At the clinic, I was able to converse with two other African-Americans besides Mr. Crosby and the African-American patients (who made up about one-half of all clinic patients). On the evenings I worked late, a good-natured, jovial nurse named Mrs. Powell would come to supervise the clinic and sit at the reception desk with me. In-between answering patient questions on the phone or in-person, she would share with me her latest insights into the scene at Queens General Hospital. She was well-liked by all the patients because she was a hard-worker, kind, had a big-hearted, warm, funny personality, was a great conversationalist and had a wealth of experience in hospital work.

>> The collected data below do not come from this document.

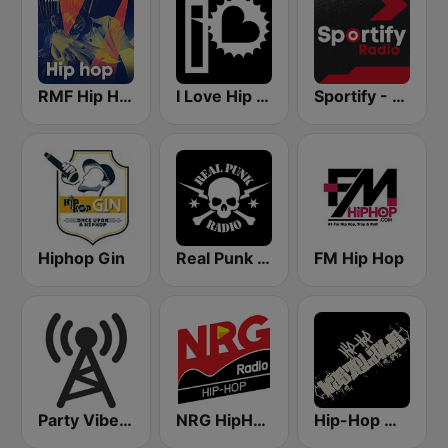
RMF Hip Hop
I Love Hip Hop
Sportify - Hip Hop Workout
Hiphop Gin
Real Punk Radio
FM Hip Hop
Party Vibe: Rap, Hip Hop, Trap, Dubstep
NRG HipHop
Hip-Hop Wastelands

And then there was beautiful Llewellyn, the clinic clerk-typist who registered patients and typed up forms and cards all day and answered phones. She was so good-natured, warm and sweet that I wrote her a song in the middle of the summer called Beautiful Llewellyn. Each day Llewellyn must have smoked a pack of cigarettes. [In the 1960s, cigarette smokers were allowed to smoke at their workplace desks]. And while she smoked, we conversed with each other whenever I was needed to join her in doing some of the clerical work of the clinic. Llewellyn was around 20 and was from South Jamaica. We made each other laugh easily and, by the middle of the summer, I was quite fond of her. I didn’t ask her out, though, because, by Summer 1967, inter-racial love affairs were frowned upon in Black Liberation Movement circles.

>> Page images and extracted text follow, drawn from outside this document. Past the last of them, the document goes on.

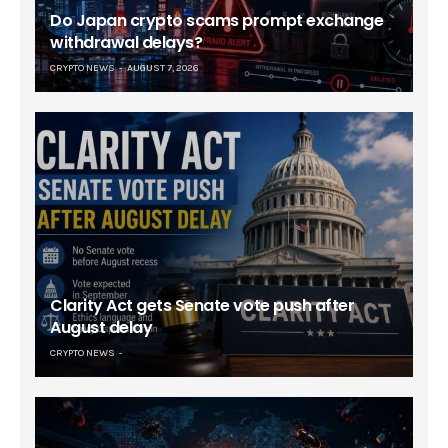
Do Japan crypto scams prompt exchange
withdrawal delays?
CRYPTO NEWS
AUGUST 7, 2026
Clarity Act gets Senate vote push after
August delay
CRYPTO NEWS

“I’m going to miss you, Bob. I’m going to miss you not being here,” Llewellyn said with tears in her eyes in the back of the clinic, right before I kissed her goodbye and hugged her on my last afternoon of work at the clinic. I felt like crying for an instant as I hugged her goodbye. I then quickly walked to the front of the clinic and out of Queens General Hospital for the last time that summer.
Work at the psychiatric clinic gave me other memories: patients who threatened suicide over the phone and who were then given emergency appointments with the shrinks; interviews with parents, whose teenage daughter preferred hanging out with hippies in Greenwich Village in the evening, to sitting with them in front of the TV set in their living room; taking a suicidal, depressed, unhappy wife to Creedmoor’s admissions office on a 30-day voluntary stay; interviewing an African-American bus driver with a perfectly healthy and emotionally sane teenage son, who was being seen at the clinic only because a racist white teacher in junior high school had labeled the son “disturbed” for not being interested in mathematics; patients who had spent years isolated in various mental hospitals around the U.S.A. and were coming to the clinic because they couldn’t get hired for jobs, once their mental hospitalization history was mentioned to prospective employers.
While working at the psychiatric clinic, I read Marcuse’s One-Dimensional Man and Eros and Civilization. As a result of this reading and my summer work experience, I concluded that psychiatric treatment under corporate capitalism was useless. Nearly all the clinic patients were unhappy because they were either unfree, lonely, sexually repressed or the victims of class exploitation or racial oppression. Their emotional misery would not end until society became less repressive, more leisure-oriented and more democratic, until they were able to find and give love, and until they could act in a sexually free way, without guilt.